SIWI: Water evaporates from climate change negotiating text
STOCKHOLM, Sweden, Nov. 3, 2009 -- Governments, UN agencies, international NGOs and civil society advocates are urging negotiators to consider the critical role that water plays in climate change adaptation...
STOCKHOLM, Sweden, Nov. 3, 2009 -- Governments, UN agencies, international NGOs and civil society advocates gathered at a Water Day in Barcelona today, to urge negotiators to consider the critical role that water plays in climate change adaptation. The failure to recognize that role risks undermining the wider objective of the negotiations.
Participants called for recognition that water is not a sector but is the primary medium through which climate changes will impact on human populations, society and ecosystems, due to predicted changes in its quality and quantity. The way that water is managed in and between countries will be a critical component for the success of any efforts to adapt to the impacts of climate change. It will also be a vital consideration for many mitigation activities, including hydropower, agriculture and forestry projects.
To a large extent, the global climate crisis is a global water crisis. Yet the latest iteration of the negotiating text on adaptation, the so-called Non-Paper 31, has deleted any clear references to water and its management as a vital consideration for climate change adaptation. This is despite increasing mobilization by the water community to call for a strong outcome on water from Copenhagen.
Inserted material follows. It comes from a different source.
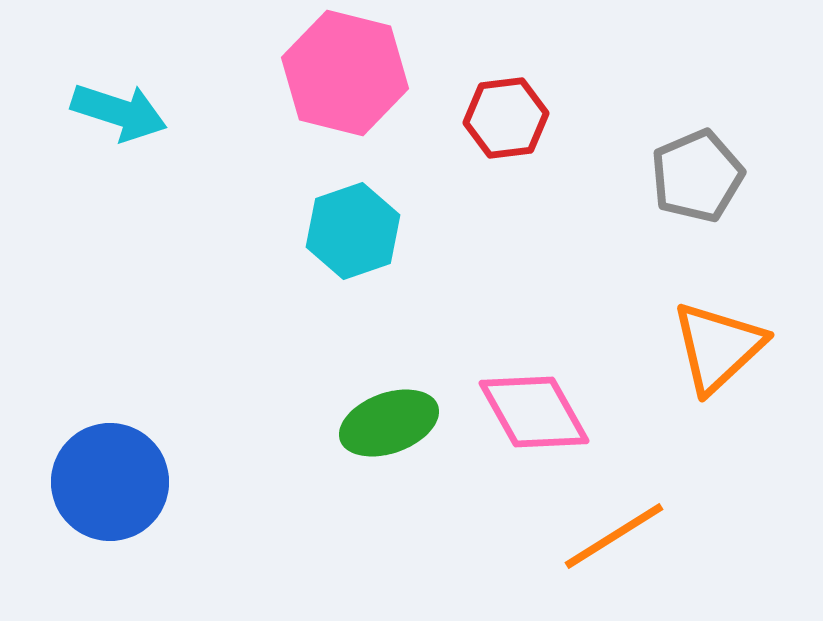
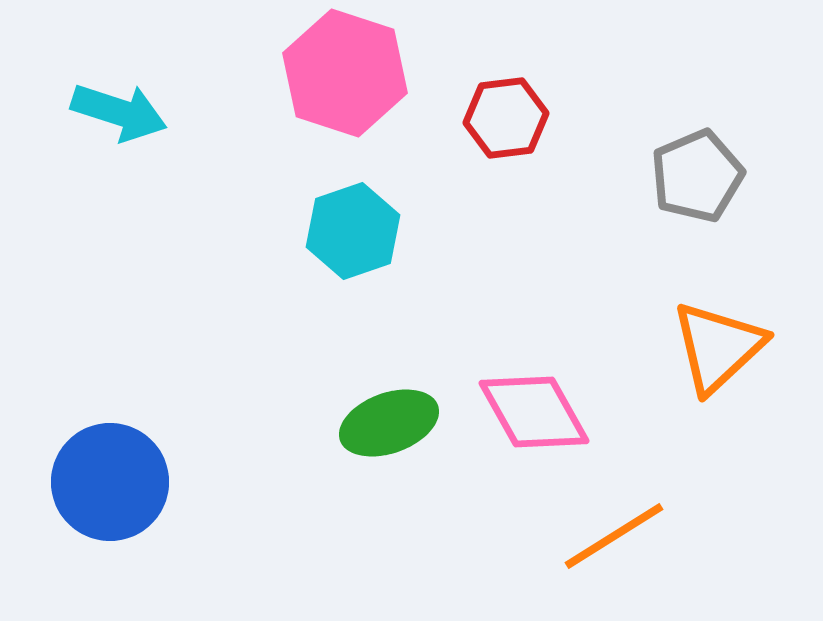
pink hexagon: rotated 4 degrees clockwise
"Let me be very clear. There is no development without water. There is no food security without water. There is most likely also no energy security without water. Water is the primary medium through which climate change influences the Earth's ecosystems and therefore people's livelihoods and well-being. If water is not further recognized in adaptation strategies and plans, we are making a big mistake." Pasquale Steduto, Chair, UN-Water and Service Chief, FAO
"Even with the best mitigation strategies, water related effects of climate change will come. The challenge for many nations is, how to adapt. Climate Change is in effect Water Change, since it will be through water that the changes will be realized first and foremost." Anders Berntell, Executive Director, SIWI
Participants at the Water Day drew particular attention to the following issues:
• Climate change impacts on water resources will affect livelihoods and development: 90 percent of the 3 billion people who are expected to be added to the population by 2050 will be in developing countries, many in regions already under water stress conditions. Integrated land and water management arrangements will be critical to manage water flexibly among competing users, prioritizing human needs.
• Climate Change adaptation is not just a national issue: More than 75 percent of the world's nations have shared river basins within their boundaries. Regional co-operation on climate change adaptation will be vital for addressing climate change impacts on shared water resources, even as a way to prevent potential conflicts.
• Investing in ecosystems can help preserve water supplies: Ecosystems build resilience to climate change. Healthy ecosystems need water and in turn help maintain a healthy water cycle. Care must be taken that climate change mitigation activities do not damage and degrade ecosystems, and that adaptation efforts priorities their preservation. This is critical not least to food security.
• Data, information and governance are key: Understanding climate change impacts on water resources will require enhanced data collection and sharing, and increased capacity for gathering and using data. However, climate change impacts are being felt now and improving water governance arrangements to respond to uncertainty and variability will be the key to good adaptation.
• Climate change mitigation efforts must take water into account: The projected increase in hydropower and bio-energy to meet low-carbon energy needs will depend heavily on sustained water flows and water availability. Projected changes in the water cycle as a result of climate change must therefore be taken into account. Building dams for water storage and energy needs must be done in the context of understanding and mitigating potentially negative impacts on human populations and the environment. Bio-energy must be balanced with food security and ecosystem protection.
The Water Day was held against a backdrop of drought and famine as many developing countries begin to experience the devastating impacts of climate change on the water cycle. If precautions are not taken, this may lead to an increase in conflicts related to water availability and distribution. Extreme weather events leading to drought and floods, as recently witnessed in Kenya and the Philippines, are predicted to increase in frequency and intensity as a result of climate change, and are likely to become 'the norm' in coming decades. It is imperative for the Parties to the UNFCCC to recognize the pivotal role of water in adapting to climate change in order to increase resilience and achieve sustainable development.